### [Given exercise 1]
Reproduce the article on Mike Rizzo and the Nationals word for word, in full.

### [Excerpted text]
- - -
Oct 01, 2012; Washington, DC, USA; Washington Nationals general manager Mike Rizzo on the field before the game against the Philadelphia Phillies at Nationals Park. Mandatory Credit: Brad Mills-US PRESSWIRE

Why Nationals Fans Should Care About Heat GM Rizzo Is Taking

Today, USA Today’s Bob Nightengale wrote a scathing piece on how other MLB general managers feel about Nationals general manager Mike Rizzo and his, shall we say, confidence, in shutting down Stephen Strasburg saying that they will be back and this is best long term.

Regardless on how you feel about the Strasburg decision and the mess that is sure to come unless the Nationals win the World Series, this is a very significant deal and cannot just be brushed aside. General Managers use relationships to do several things. They make trades, they make deals, they have their favorites and having favorites can pay off in the long run. When a team needs to trade someone, they call their friends first. When a team wants to negotiate in a trade, they use information from other teams. Being hated by other teams can force you to swim uphill when constructing your team.

No one can deny that Mike Rizzo is a major reason the Nationals are in this position. However, it is concerning that he has angered other GMs. Now, maybe other GMs are just jealous and this will die down. But given some of the comments, I think that this is not likely to blow over and he may face consequences down the road. Adam Kilgore wrote recently that Rizzo only has one more guaranteed year on his contract followed by two team options.
- - -
### [Entries provided]
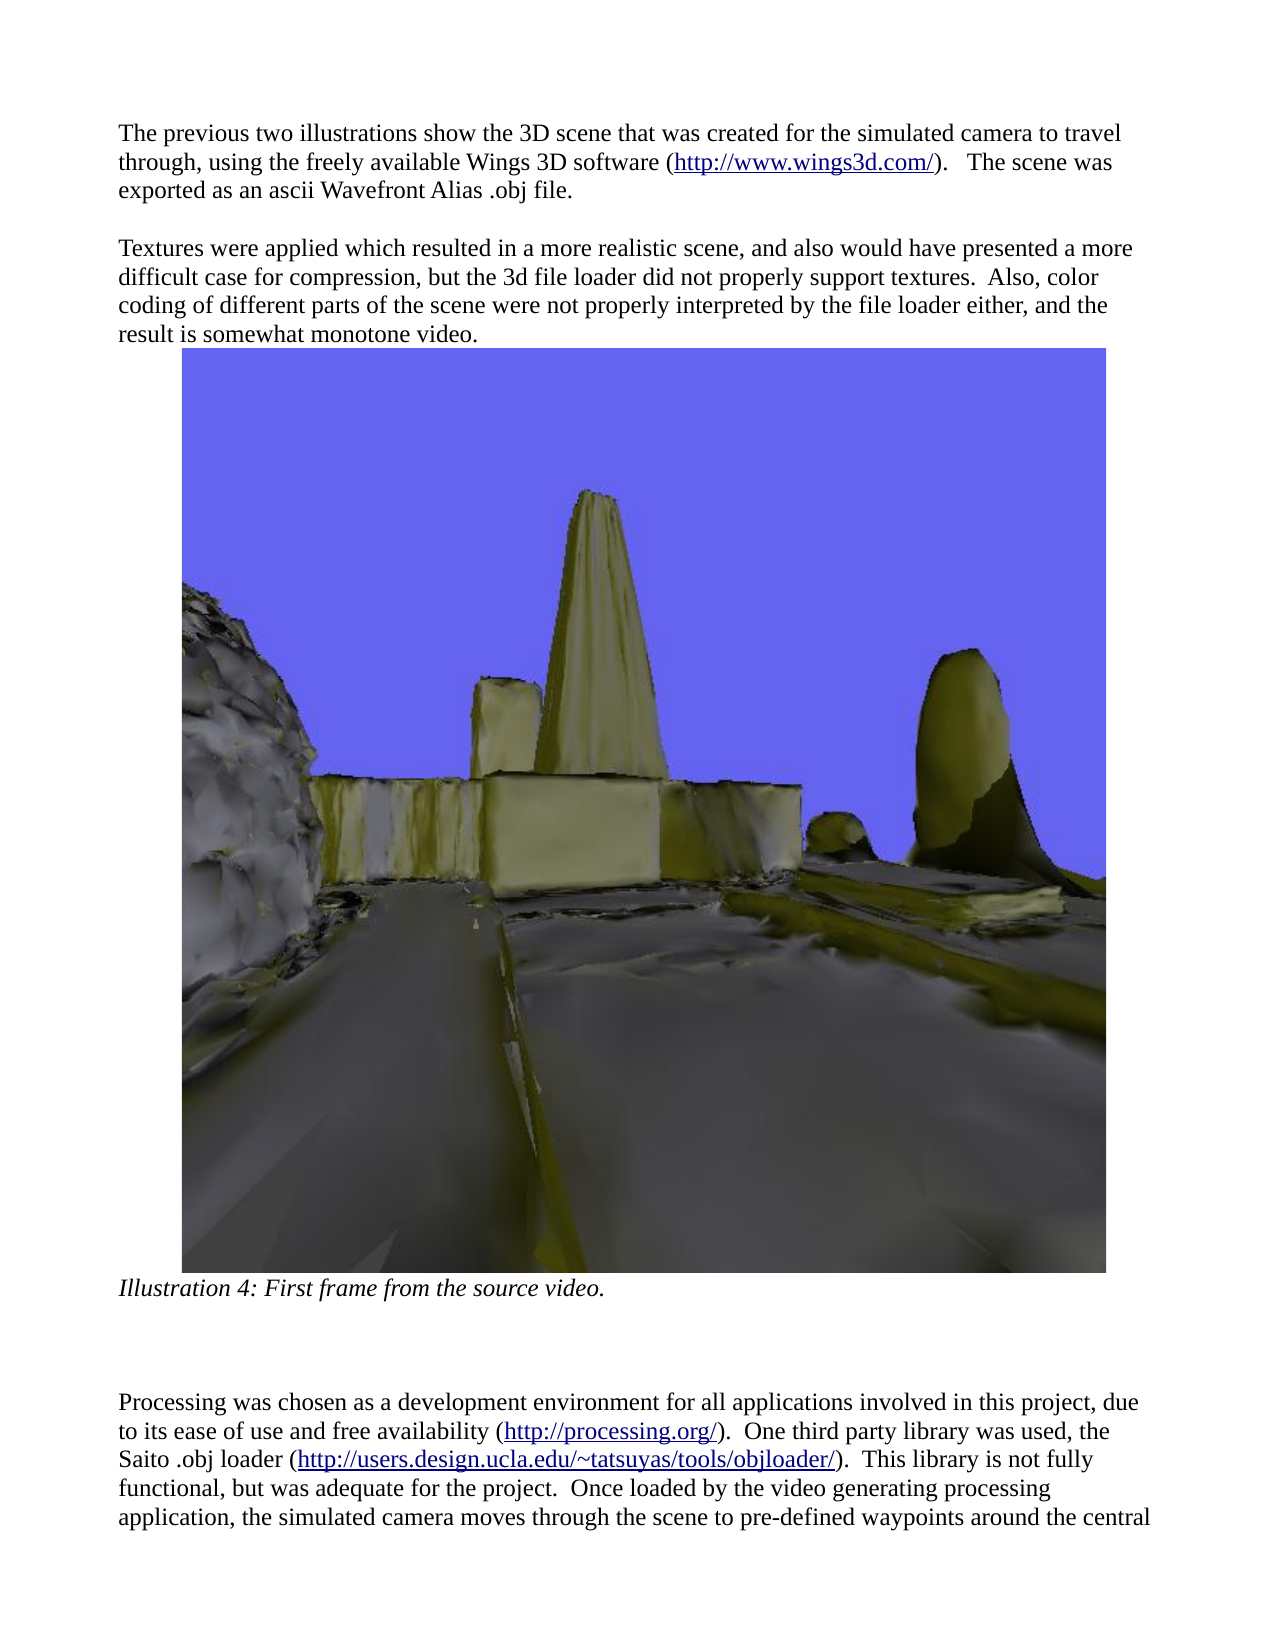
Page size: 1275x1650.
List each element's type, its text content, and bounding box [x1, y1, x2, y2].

text Processing was chosen as a development environment for all applications involved in this project, due to its ease of use and free availability (http://processing.org/). One third party library was used, the Saito .obj loader (http://users.design.ucla.edu/~tatsuyas/tools/objloader/). This library is not fully functional, but was adequate for the project. Once loaded by the video generating processing application, the simulated camera moves through the scene to pre-defined waypoints around the central [118, 1301, 1157, 1531]
text The previous two illustrations show the 3D scene that was created for the simulated camera to travel through, using the freely available Wings 3D software (http://www.wings3d.com/). The scene was exported as an ascii Wavefront Alias .obj file. [118, 118, 1157, 204]
picture [181, 348, 1107, 1273]
text Illustration 4: First frame from the source video. [118, 361, 1157, 1301]
text Textures were applied which resulted in a more realistic scene, and also would have presented a more difficult case for compression, but the 3d file loader did not properly support textures. Also, color coding of different parts of the scene were not properly interpreted by the file loader either, and the result is somewhat monotone video. [118, 233, 1157, 348]
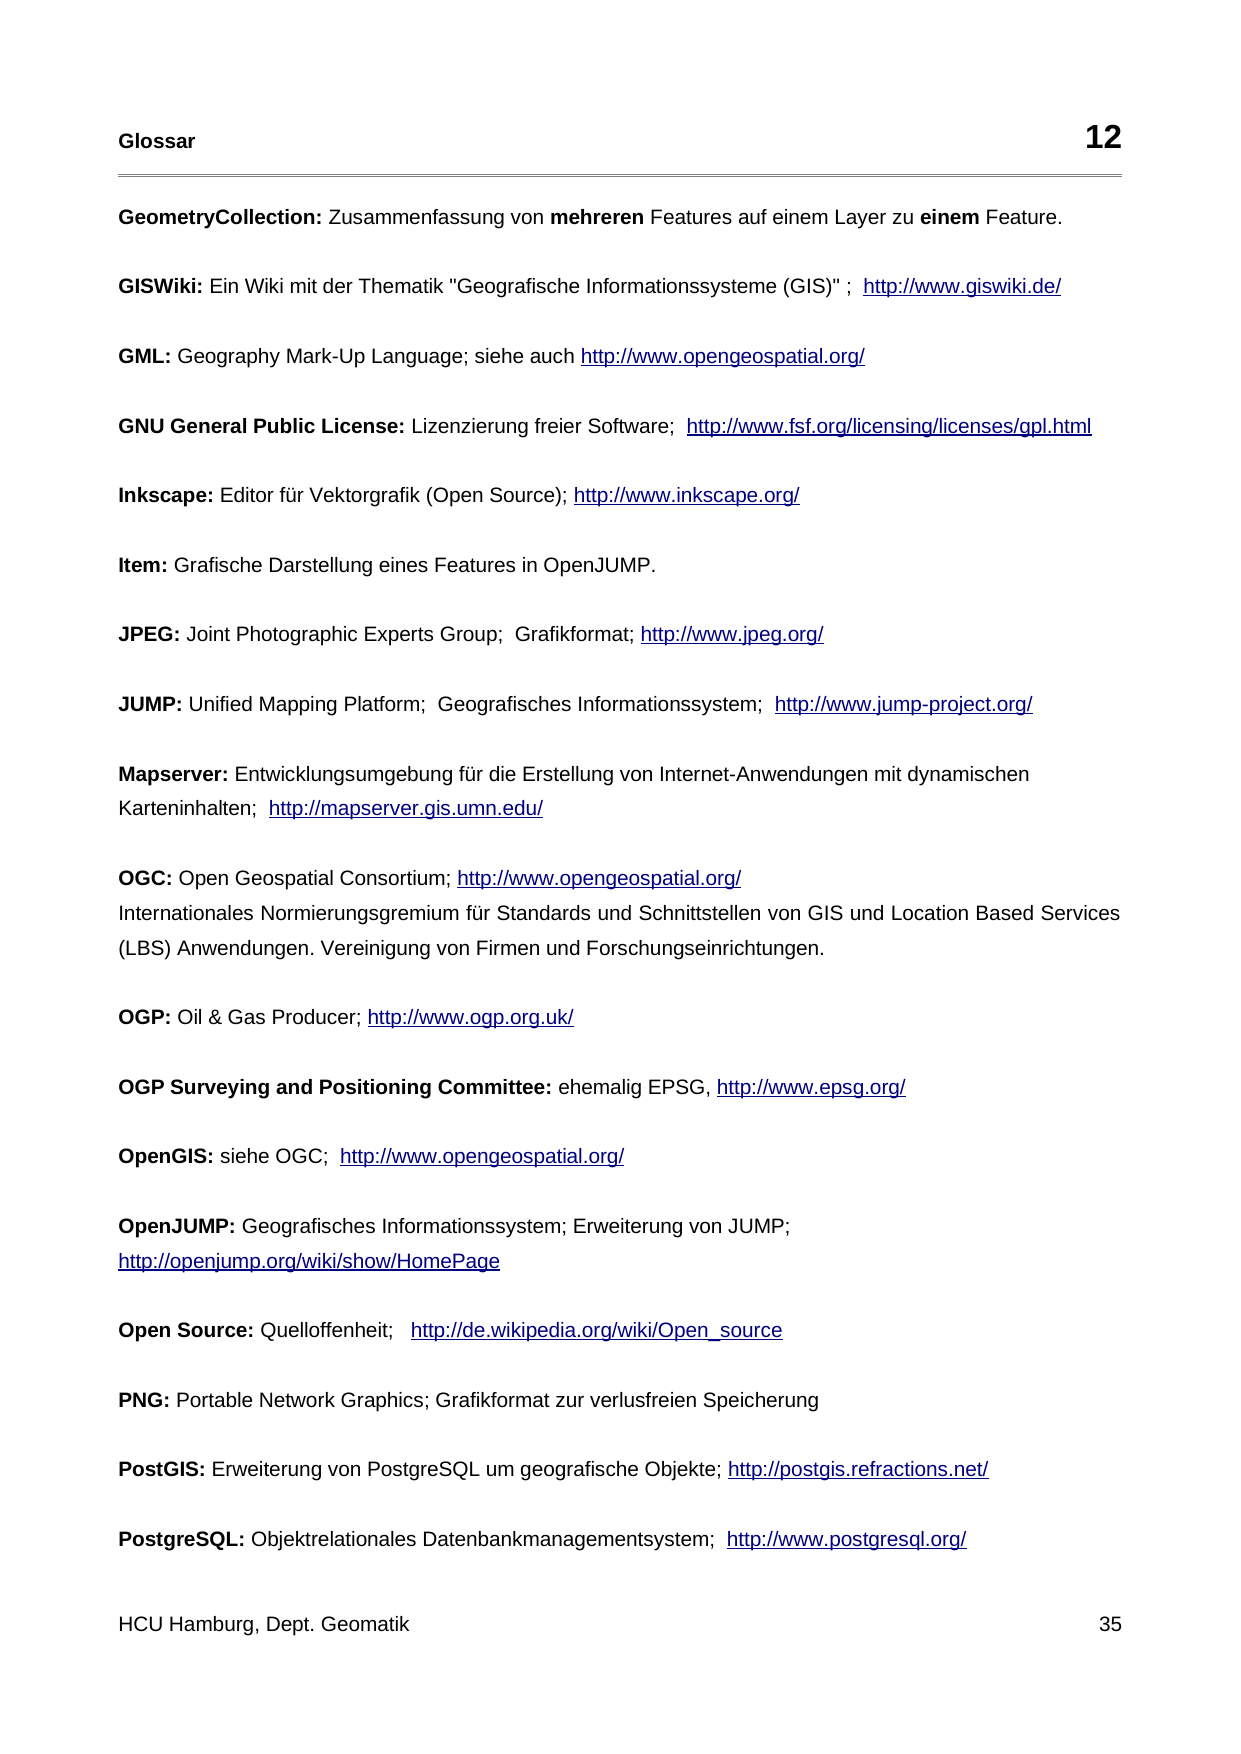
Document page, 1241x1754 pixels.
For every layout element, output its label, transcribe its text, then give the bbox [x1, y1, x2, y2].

text Mapserver: Entwicklungsumgebung für die Erstellung von Internet-Anwendungen mit dynamischen Karteninhalten; http://mapserver.gis.umn.edu/ [118, 762, 1122, 820]
text Open Source: Quelloffenheit; http://de.wikipedia.org/wiki/Open_source [118, 1319, 1122, 1342]
text GML: Geography Mark-Up Language; siehe auch http://www.opengeospatial.org/ [118, 345, 1122, 368]
text GISWiki: Ein Wiki mit der Thematik "Geografische Informationssysteme (GIS)" ; http://www.giswiki.de/ [118, 275, 1122, 298]
text GNU General Public License: Lizenzierung freier Software; http://www.fsf.org/licensing/licenses/gpl.html [118, 414, 1122, 438]
text OpenGIS: siehe OGC; http://www.opengeospatial.org/ [118, 1145, 1122, 1168]
text PNG: Portable Network Graphics; Grafikformat zur verlusfreien Speicherung [118, 1388, 1122, 1412]
text JUMP: Unified Mapping Platform; Geografisches Informationssystem; http://www.jump-project.org/ [118, 693, 1122, 716]
text PostGIS: Erweiterung von PostgreSQL um geografische Objekte; http://postgis.refractions.net/ [118, 1458, 1122, 1481]
text Internationales Normierungsgremium für Standards und Schnittstellen von GIS und Location Based Services (LBS) Anwendungen. Vereinigung von Firmen und Forschungseinrichtungen. [118, 901, 1122, 959]
text Item: Grafische Darstellung eines Features in OpenJUMP. [118, 553, 1122, 577]
text JPEG: Joint Photographic Experts Group; Grafikformat; http://www.jpeg.org/ [118, 623, 1122, 646]
text OGP: Oil & Gas Producer; http://www.ogp.org.uk/ [118, 1006, 1122, 1029]
text GeometryCollection: Zusammenfassung von mehreren Features auf einem Layer zu einem Feature. [118, 206, 1122, 229]
text Inkscape: Editor für Vektorgrafik (Open Source); http://www.inkscape.org/ [118, 484, 1122, 507]
text OGC: Open Geospatial Consortium; http://www.opengeospatial.org/ [118, 867, 1122, 890]
text PostgreSQL: Objektrelationales Datenbankmanagementsystem; http://www.postgresql.org/ [118, 1528, 1122, 1551]
text OGP Surveying and Positioning Committee: ehemalig EPSG, http://www.epsg.org/ [118, 1075, 1122, 1099]
text OpenJUMP: Geografisches Informationssystem; Erweiterung von JUMP; http://openjump.org/wiki/show/HomePage [118, 1214, 1122, 1273]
- - -
### [Given exercise 2]
Among the rows, give the stretch from the one containing "text Mapserver: Entwicklungsumgebung" through the one containing "text GML: Geography" again, swapping "Quelloffenheit" for "offener Quellcode" and leaving everything else untouched.

### [Written reply 1]
Oct 01, 2012; Washington, DC, USA; Washington Nationals general manager Mike Rizzo on the field before the game against the Philadelphia Phillies at Nationals Park. Mandatory Credit: Brad Mills-US PRESSWIRE

Why Nationals Fans Should Care About Heat GM Rizzo Is Taking

Today, USA Today’s Bob Nightengale wrote a scathing piece on how other MLB general managers feel about Nationals general manager Mike Rizzo and his, shall we say, confidence, in shutting down Stephen Strasburg saying that they will be back and this is best long term.

Regardless on how you feel about the Strasburg decision and the mess that is sure to come unless the Nationals win the World Series, this is a very significant deal and cannot just be brushed aside. General Managers use relationships to do several things. They make trades, they make deals, they have their favorites and having favorites can pay off in the long run. When a team needs to trade someone, they call their friends first. When a team wants to negotiate in a trade, they use information from other teams. Being hated by other teams can force you to swim uphill when constructing your team.

No one can deny that Mike Rizzo is a major reason the Nationals are in this position. However, it is concerning that he has angered other GMs. Now, maybe other GMs are just jealous and this will die down. But given some of the comments, I think that this is not likely to blow over and he may face consequences down the road. Adam Kilgore wrote recently that Rizzo only has one more guaranteed year on his contract followed by two team options.

### [Written reply 2]
text Mapserver: Entwicklungsumgebung für die Erstellung von Internet-Anwendungen mit dynamischen Karteninhalten; http://mapserver.gis.umn.edu/ [118, 762, 1122, 820]
text Open Source: offener Quellcode; http://de.wikipedia.org/wiki/Open_source [118, 1319, 1122, 1342]
text GML: Geography Mark-Up Language; siehe auch http://www.opengeospatial.org/ [118, 345, 1122, 368]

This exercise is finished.